Return each line of the entries that mentions the word "executive".

**EXTRACTED DATA**
──────

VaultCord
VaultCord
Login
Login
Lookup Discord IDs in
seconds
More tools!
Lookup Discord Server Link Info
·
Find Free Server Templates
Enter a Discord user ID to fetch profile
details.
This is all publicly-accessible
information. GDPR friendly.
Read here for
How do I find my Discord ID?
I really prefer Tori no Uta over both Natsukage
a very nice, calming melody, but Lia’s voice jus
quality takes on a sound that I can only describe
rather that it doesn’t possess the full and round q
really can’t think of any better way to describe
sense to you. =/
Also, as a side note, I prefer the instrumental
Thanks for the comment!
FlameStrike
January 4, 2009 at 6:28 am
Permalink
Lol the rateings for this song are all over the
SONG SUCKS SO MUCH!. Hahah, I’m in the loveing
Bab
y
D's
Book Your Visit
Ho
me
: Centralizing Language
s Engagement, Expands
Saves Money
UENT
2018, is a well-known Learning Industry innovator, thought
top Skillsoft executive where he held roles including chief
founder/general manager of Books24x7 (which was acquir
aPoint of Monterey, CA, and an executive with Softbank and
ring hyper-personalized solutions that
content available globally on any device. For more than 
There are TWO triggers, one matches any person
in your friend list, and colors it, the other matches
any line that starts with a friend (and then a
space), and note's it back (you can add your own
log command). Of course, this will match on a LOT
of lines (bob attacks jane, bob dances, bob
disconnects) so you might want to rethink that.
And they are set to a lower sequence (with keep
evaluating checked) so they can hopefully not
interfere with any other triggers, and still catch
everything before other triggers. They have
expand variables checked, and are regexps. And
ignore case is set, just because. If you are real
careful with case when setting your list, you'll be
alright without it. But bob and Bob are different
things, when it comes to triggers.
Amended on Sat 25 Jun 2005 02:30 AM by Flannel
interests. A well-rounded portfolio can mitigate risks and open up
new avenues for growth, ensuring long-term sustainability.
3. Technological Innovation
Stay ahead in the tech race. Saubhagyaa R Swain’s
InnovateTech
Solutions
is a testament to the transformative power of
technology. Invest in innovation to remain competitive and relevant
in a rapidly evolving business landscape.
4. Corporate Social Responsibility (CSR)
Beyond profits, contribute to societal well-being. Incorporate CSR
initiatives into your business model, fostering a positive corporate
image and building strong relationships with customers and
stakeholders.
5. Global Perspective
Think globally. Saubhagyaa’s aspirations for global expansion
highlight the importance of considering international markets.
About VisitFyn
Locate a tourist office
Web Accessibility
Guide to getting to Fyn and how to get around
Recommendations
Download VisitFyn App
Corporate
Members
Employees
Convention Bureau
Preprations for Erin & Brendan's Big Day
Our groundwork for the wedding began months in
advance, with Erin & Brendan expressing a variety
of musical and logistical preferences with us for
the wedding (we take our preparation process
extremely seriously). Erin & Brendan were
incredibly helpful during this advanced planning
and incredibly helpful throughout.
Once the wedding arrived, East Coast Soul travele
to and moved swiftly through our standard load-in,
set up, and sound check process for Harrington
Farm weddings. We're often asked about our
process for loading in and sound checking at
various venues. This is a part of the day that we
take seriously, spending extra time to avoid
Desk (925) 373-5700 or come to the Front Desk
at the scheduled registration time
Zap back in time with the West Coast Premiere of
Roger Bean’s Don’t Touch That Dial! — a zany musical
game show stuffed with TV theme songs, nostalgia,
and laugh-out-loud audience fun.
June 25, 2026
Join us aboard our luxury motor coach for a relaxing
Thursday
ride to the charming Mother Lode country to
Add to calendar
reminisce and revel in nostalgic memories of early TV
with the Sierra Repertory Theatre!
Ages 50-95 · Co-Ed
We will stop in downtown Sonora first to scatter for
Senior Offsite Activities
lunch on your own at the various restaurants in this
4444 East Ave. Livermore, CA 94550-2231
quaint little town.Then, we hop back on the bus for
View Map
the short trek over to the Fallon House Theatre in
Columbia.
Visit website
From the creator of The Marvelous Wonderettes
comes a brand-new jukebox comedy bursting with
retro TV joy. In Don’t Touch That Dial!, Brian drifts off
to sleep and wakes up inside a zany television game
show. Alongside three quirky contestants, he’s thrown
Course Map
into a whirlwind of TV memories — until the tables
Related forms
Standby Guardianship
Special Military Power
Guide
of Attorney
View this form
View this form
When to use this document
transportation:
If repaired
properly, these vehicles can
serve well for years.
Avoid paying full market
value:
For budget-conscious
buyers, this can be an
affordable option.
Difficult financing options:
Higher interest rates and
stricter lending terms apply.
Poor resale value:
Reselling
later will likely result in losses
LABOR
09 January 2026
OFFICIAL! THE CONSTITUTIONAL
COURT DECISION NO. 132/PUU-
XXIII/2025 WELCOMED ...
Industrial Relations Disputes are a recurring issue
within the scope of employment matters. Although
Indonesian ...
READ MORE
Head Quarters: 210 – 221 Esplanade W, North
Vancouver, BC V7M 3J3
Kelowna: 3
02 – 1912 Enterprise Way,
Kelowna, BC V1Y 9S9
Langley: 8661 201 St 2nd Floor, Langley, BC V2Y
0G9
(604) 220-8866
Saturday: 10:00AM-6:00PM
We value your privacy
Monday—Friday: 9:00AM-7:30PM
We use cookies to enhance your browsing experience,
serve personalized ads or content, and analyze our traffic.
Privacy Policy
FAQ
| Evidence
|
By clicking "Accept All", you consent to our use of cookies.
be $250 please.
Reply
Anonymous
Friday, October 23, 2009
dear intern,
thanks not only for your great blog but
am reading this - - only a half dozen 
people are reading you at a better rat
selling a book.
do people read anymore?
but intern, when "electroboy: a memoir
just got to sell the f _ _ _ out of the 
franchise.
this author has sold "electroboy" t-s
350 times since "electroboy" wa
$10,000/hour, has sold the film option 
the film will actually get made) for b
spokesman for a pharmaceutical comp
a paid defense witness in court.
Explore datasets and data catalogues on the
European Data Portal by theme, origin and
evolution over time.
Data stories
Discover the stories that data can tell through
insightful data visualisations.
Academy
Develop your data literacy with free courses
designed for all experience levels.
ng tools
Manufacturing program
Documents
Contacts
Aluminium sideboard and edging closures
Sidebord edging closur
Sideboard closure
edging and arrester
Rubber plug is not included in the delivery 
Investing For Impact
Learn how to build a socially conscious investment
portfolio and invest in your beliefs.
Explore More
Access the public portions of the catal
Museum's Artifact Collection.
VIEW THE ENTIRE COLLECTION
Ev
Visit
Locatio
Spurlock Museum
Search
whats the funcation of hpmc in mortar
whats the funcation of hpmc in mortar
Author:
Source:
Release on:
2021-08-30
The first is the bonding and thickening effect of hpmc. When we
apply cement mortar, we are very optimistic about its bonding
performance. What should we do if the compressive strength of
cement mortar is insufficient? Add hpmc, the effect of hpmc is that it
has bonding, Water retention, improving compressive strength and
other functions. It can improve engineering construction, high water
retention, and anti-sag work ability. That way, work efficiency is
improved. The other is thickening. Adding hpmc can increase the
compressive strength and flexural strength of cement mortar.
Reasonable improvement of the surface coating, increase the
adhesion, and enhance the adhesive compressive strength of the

──────

**RESPONSE**
top Skillsoft executive where he held roles including chief
aPoint of Monterey, CA, and an executive with Softbank and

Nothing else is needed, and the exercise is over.